I was there when Jerry signed his life’s portrait, when the paint dried, the picture was hung and the artist went on to bigger and better things. I could almost hear a voice in the world next door, someone saying to my friend, “Well done.” (Those who’ve read my novel Deadline will notice I patterned Finney’s death after Jerry’s.)

I’d been there with Jerry at our grade school and high school graduations, and I was there with him at his most important graduation, from this life to the next. I’d stood by him as best man at his wedding, as he had at mine. My final tangible act of friendship in this life was to conduct his memorial service, a tear-filled, laughter-filled Christ-centered celebration of his life.

Looking at Jerry’s uninhabited body as I sat next to his bed reminded me of what both of us knew and had openly discussed. Death is the dissolving of union between spirit and body. The body dies but the person lives on. Death is not a wall, it’s a tunnel. It’s not an end, it’s a transition.

When Jerry died, the room took on a profound sense of vacancy. His body was a temple in which his spirit and God’s had dwelt. The moment he died, the temple lay deserted. “Ichabod”—the glory had departed. Jerry’s wasted body was not what was left of him.
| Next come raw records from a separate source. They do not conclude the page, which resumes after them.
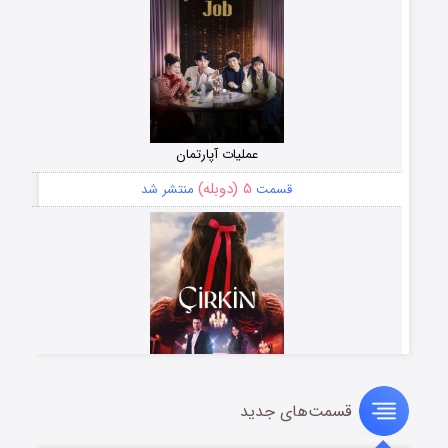
عملیات آپارتمان
۵ (دوبله)
قسمت
منتشر شد
قسمت‌های جدید
سریال زشت
۲ (زیرنویس)
قسمت
منتشر شد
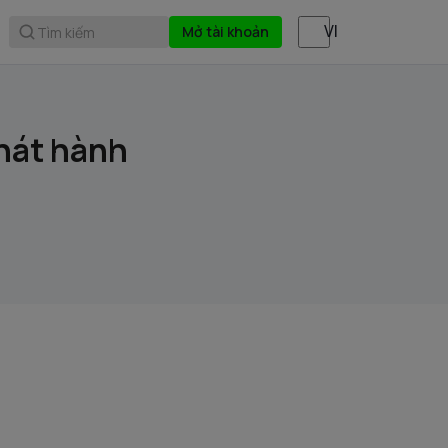
Mở tài khoản
Tìm kiếm
hát hành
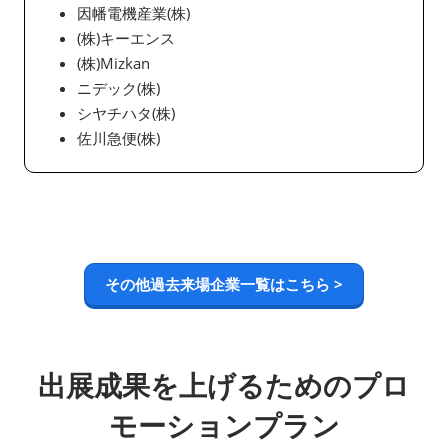
因幡電機産業(株)
(株)キーエンス
(株)Mizkan
ニデック(株)
シヤチハタ(株)
佐川急便(株)
その他過去来場企業一覧はこちら >
出展成果を上げるためのプロ
モーションプラン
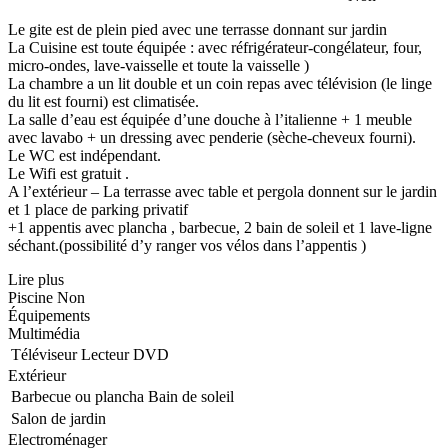
Le gite est de plein pied avec une terrasse donnant sur jardin
La Cuisine est toute équipée : avec réfrigérateur-congélateur, four,
micro-ondes, lave-vaisselle et toute la vaisselle )
La chambre a un lit double et un coin repas avec télévision (le linge
du lit est fourni) est climatisée.
La salle d’eau est équipée d’une douche à l’italienne + 1 meuble
avec lavabo + un dressing avec penderie (sèche-cheveux fourni).
Le WC est indépendant.
Le Wifi est gratuit .
A l’extérieur – La terrasse avec table et pergola donnent sur le jardin
et 1 place de parking privatif
+1 appentis avec plancha , barbecue, 2 bain de soleil et 1 lave-ligne
séchant.(possibilité d’y ranger vos vélos dans l’appentis )
Lire plus
Piscine
Non
Équipements
Multimédia
Téléviseur
Lecteur DVD
Extérieur
Barbecue ou plancha
Bain de soleil
Salon de jardin
Electroménager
It was simply what he left. Jerry didn’t end. He just relocated. He didn’t cease to exist. He just got up and walked out, and went where I couldn’t see him from here.

When I think of friendships without Christ, it saddens me to realize they’re like old clocks, winding down with each tick, destined to ultimately stop, the mainspring forever broken, never to be wound up again. My relationship with Jerry wasn’t like that. His death wasn’t an end to our friendship. It was only an interruption.

Our time here was the preliminaries, not the main event, the tune-up, not the concert. The friendship that began on the old earth will resume and thrive and grow in the present heaven, where Jerry is now, and then on the new earth, the world for which we were made, a world of wonders beyond our wildest dreams.

I miss you, Jer. Pick some favorite places we can hang out when I get there, okay? And then we’ll have the New Earth to look forward to. Maybe will go back to the new versions of the old places we used to hang out.

The real adventures are still to come, aren’t they?

I long for the great reunion, old friend.